Outside of Aleppo, such as rural areas near Damascus, another 700,000 civilians are under siege by government forces. “They are trapped, they are petrified — winter is approaching and they are watching the chilling events in Aleppo unfold and asking: will I be next?” O’Brien continued. “It may be too late for many of the people of eastern Aleppo, but surely this council can come together, stop the brutality and also prevent a similar fate befalling other Syrians.”
What is needed immediately, the under-secretary said, is “real respect and protection of civilians,” plus “safe, rapid and unimpeded humanitarian access and an end to brutal sieges once and for all.”
“These are neither new nor complicated demands, but common threads of humanity that we all have a responsibility to rally around. And those parties that can’t or won’t live up to their basic obligations should know that they will one day be held accountable for their actions,” he said. “And I should add what I am often asked: why on earth can’t the Security Council come together and stop the suffering of the people in Syria? The people of Syria have suffered far too much and for far too long.”
In remarks before the council, US Ambassador to the UN Samantha Power noted that the Red Cross called the exodus of 20,000 people in four days from Aleppo a “death trip.”
“One fleeing woman was seen pushing along a wheelchair with her dead mother in it. She told a reporter, ‘My mother died of hunger,’ and said that they had almost nothing to eat for five months,” Power said.
During breaks in bombing, Assad’s forces are dropping leaflets that say: “Don’t be dumb, think about yourselves and your families. Victory is coming for the Syrian Arab Army, think quickly because time is passing and it’s not on your side.”
“I would ask council members and all citizens of the world to just force yourself to a take a break from your day and watch the images from eastern Aleppo.
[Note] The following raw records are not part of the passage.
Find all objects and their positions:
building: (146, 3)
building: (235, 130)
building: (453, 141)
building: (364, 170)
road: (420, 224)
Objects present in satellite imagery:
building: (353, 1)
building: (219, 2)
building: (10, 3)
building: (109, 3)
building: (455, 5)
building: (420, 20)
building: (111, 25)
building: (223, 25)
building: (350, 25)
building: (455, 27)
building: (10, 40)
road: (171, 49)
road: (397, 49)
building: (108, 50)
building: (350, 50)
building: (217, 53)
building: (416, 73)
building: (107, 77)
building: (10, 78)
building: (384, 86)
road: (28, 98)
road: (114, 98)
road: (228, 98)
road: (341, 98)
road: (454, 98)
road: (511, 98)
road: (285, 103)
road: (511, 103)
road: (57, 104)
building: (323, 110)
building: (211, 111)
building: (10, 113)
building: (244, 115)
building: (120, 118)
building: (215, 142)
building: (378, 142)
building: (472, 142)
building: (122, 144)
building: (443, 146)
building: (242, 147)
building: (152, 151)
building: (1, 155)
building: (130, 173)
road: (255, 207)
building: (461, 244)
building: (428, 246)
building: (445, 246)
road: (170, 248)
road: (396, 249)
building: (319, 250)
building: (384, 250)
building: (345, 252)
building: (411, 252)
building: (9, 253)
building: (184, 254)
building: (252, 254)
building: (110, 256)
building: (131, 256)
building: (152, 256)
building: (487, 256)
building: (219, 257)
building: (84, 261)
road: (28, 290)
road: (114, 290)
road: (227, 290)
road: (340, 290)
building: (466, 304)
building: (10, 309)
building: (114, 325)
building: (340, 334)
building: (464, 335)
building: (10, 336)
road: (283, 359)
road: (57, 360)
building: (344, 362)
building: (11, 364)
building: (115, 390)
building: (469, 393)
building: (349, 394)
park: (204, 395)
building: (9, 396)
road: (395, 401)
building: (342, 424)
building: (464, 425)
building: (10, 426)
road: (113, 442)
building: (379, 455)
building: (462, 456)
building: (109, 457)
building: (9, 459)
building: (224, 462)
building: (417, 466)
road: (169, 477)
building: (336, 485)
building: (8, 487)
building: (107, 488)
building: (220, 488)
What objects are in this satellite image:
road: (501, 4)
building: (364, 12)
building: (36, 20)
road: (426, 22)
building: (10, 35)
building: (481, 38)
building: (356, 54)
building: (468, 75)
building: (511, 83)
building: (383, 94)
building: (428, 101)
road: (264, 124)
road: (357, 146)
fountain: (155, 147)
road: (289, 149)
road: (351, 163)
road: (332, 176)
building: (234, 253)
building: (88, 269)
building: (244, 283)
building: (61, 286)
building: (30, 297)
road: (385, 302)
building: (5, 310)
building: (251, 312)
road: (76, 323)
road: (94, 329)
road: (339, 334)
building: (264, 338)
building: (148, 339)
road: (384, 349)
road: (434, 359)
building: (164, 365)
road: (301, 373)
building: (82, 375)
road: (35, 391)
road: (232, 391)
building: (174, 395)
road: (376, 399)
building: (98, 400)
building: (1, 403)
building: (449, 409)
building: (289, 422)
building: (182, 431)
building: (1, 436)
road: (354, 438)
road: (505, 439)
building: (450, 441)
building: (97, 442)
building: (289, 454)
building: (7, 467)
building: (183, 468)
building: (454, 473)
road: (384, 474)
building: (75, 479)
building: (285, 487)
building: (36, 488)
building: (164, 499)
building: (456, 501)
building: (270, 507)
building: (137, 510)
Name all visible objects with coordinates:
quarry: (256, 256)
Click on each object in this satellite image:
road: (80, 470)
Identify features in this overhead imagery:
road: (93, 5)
Parents cradling their children in agony, civilians on foot mowed down literally carrying their suitcases, which then lay beside their lifeless bodies. You will likely hear from the representatives of Syria and the Russian Federation today that these images are made up, that they are propaganda. This has been an argument we’ve been hearing at the last few sessions,” Power said.
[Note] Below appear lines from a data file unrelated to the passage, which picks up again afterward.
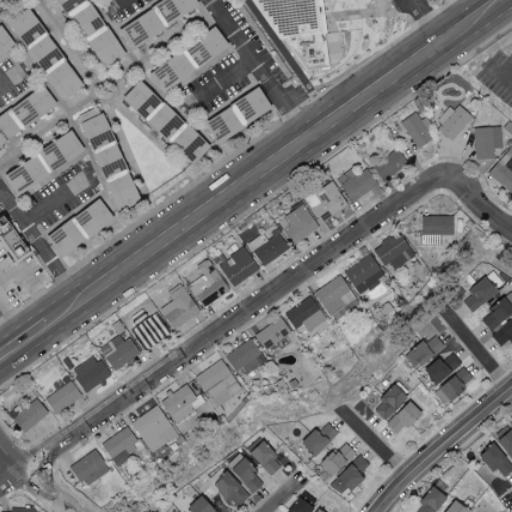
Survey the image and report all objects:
road: (113, 3)
building: (171, 8)
building: (79, 16)
building: (291, 21)
road: (426, 21)
building: (23, 26)
building: (141, 27)
building: (4, 41)
building: (103, 47)
building: (43, 54)
building: (186, 59)
road: (258, 69)
road: (498, 75)
road: (7, 78)
building: (61, 80)
road: (216, 81)
road: (510, 82)
building: (138, 99)
building: (30, 106)
building: (235, 115)
building: (162, 121)
building: (452, 121)
building: (5, 126)
building: (92, 128)
building: (416, 129)
building: (485, 142)
building: (187, 144)
building: (58, 150)
building: (106, 161)
road: (275, 162)
building: (388, 164)
building: (503, 172)
building: (23, 175)
building: (355, 183)
building: (120, 192)
road: (53, 200)
building: (325, 202)
road: (486, 207)
building: (91, 217)
building: (297, 224)
building: (433, 228)
building: (62, 238)
building: (11, 240)
building: (10, 241)
road: (39, 246)
building: (266, 247)
building: (393, 252)
building: (236, 266)
building: (362, 274)
road: (11, 277)
road: (2, 279)
building: (206, 284)
building: (481, 291)
building: (333, 295)
building: (178, 308)
building: (497, 312)
building: (304, 315)
road: (228, 327)
building: (148, 329)
building: (502, 332)
building: (271, 334)
road: (24, 342)
road: (475, 350)
building: (422, 351)
building: (120, 352)
building: (244, 357)
building: (440, 368)
building: (89, 373)
building: (453, 383)
building: (217, 384)
road: (509, 394)
building: (61, 397)
building: (388, 401)
building: (180, 402)
building: (26, 415)
building: (401, 418)
building: (152, 428)
building: (317, 439)
road: (373, 443)
building: (505, 443)
building: (119, 446)
road: (440, 447)
building: (263, 458)
building: (335, 459)
building: (493, 460)
building: (88, 468)
building: (244, 473)
building: (348, 476)
road: (31, 482)
building: (230, 489)
road: (24, 495)
road: (280, 496)
building: (429, 500)
road: (508, 503)
road: (376, 510)
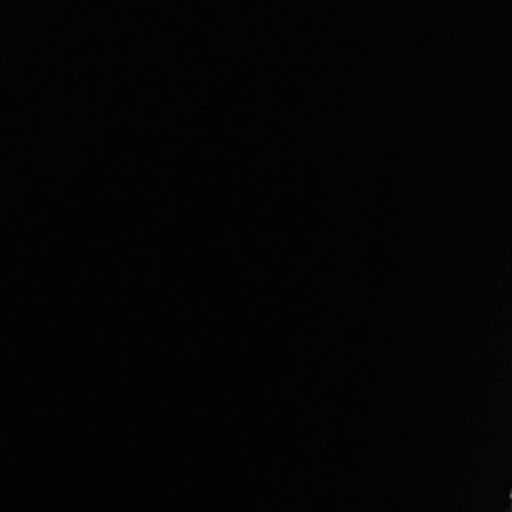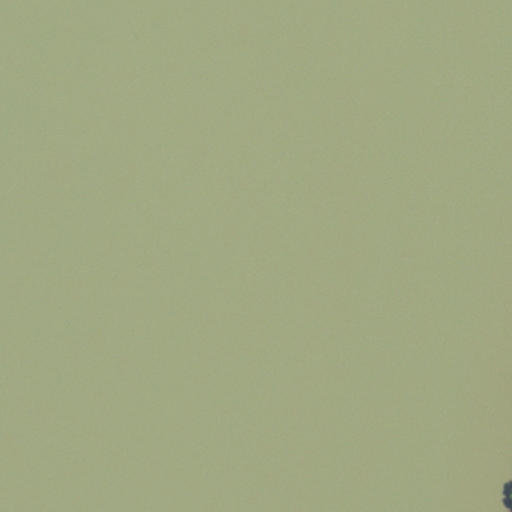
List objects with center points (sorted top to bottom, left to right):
river: (36, 138)
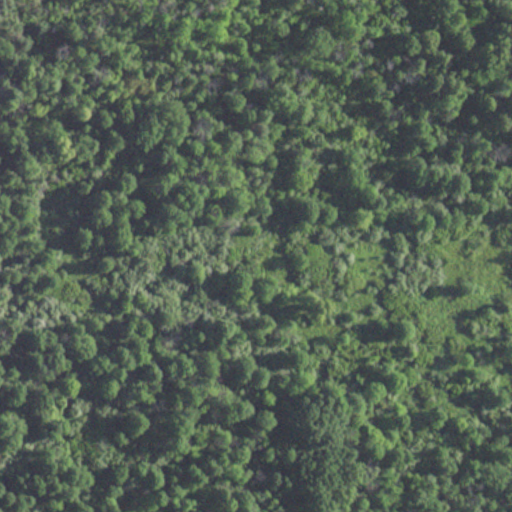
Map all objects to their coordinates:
park: (256, 256)
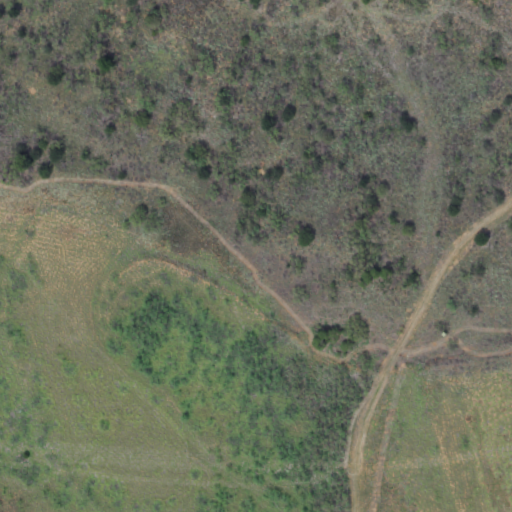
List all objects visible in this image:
road: (408, 331)
road: (337, 495)
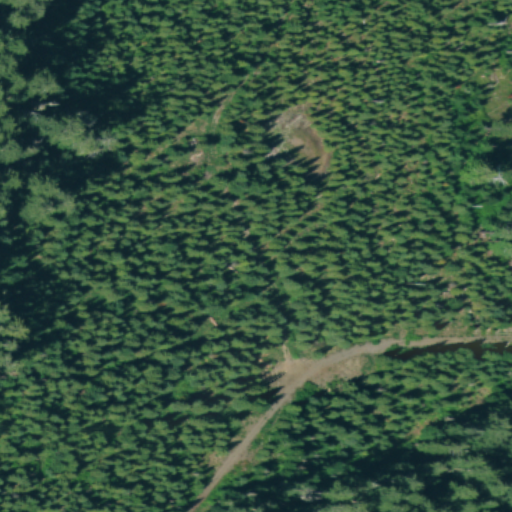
“Now, I have to acknowledge that both the Syrian government and the Russian government have significant expertise in making things up. They are great authorities, in general, on propaganda. But we have to recognize they have an interest in trying to create a post-truth world, where all facts are contested. Where there is no truth, just one man’s claim or one country’s claim or one party’s claim against another. Syria and Russia, as they lie and as they kill civilians in Syria, count on there being no referee; no referee who will adjudicate facts – truth – on the one hand, from lies and falsehoods and fiction on the other. That is their gamble. But we have referees.”
Power said repeated demands for Assad and Russia to allow humanitarian access to areas under siege and to “stop systematically bombing the city’s hospitals, schools, markets, and the bases of the first responders” are appeals that the Security Council “should not ever have to request.”
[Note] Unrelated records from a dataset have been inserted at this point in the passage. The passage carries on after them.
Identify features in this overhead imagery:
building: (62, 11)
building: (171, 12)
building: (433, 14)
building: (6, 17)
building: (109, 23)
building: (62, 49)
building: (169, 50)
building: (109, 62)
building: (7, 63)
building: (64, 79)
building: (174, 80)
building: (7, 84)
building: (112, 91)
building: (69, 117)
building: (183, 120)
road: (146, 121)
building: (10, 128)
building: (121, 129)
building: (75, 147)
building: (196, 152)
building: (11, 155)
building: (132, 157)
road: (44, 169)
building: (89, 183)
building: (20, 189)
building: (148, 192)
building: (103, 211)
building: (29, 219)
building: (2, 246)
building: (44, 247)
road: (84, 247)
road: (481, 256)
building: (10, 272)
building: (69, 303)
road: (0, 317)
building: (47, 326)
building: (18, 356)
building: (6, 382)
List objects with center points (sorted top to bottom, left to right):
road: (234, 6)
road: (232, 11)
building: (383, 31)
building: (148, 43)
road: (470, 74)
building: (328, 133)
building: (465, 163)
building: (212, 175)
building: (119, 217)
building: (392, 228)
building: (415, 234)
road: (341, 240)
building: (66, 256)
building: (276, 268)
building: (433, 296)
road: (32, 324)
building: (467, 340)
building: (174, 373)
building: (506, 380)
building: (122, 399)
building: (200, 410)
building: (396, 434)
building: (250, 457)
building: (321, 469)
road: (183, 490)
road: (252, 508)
“Yet here we are, urging two Member States of the United Nations – one of which holds a permanent seat on this Council – to abide by these basic standards, to stop ripping up the rule books, which is going to have effects way beyond Syria, for our children and our grandchildren,” she said.
Power panned the regime and Russia’s promise of “safe routes” for fleeing civilians as propaganda to paint “regime forces as liberators.”
“The reason people are fleeing by the thousands is not because they trust a regime that has killed hundreds of thousands of its own people, and systematically tortured tens of thousands more Syrians in its gulags, tagging the bodies of those it kills with serial numbers. No. It is because they know there is a good chance they will be pulverized if they stay where they are.”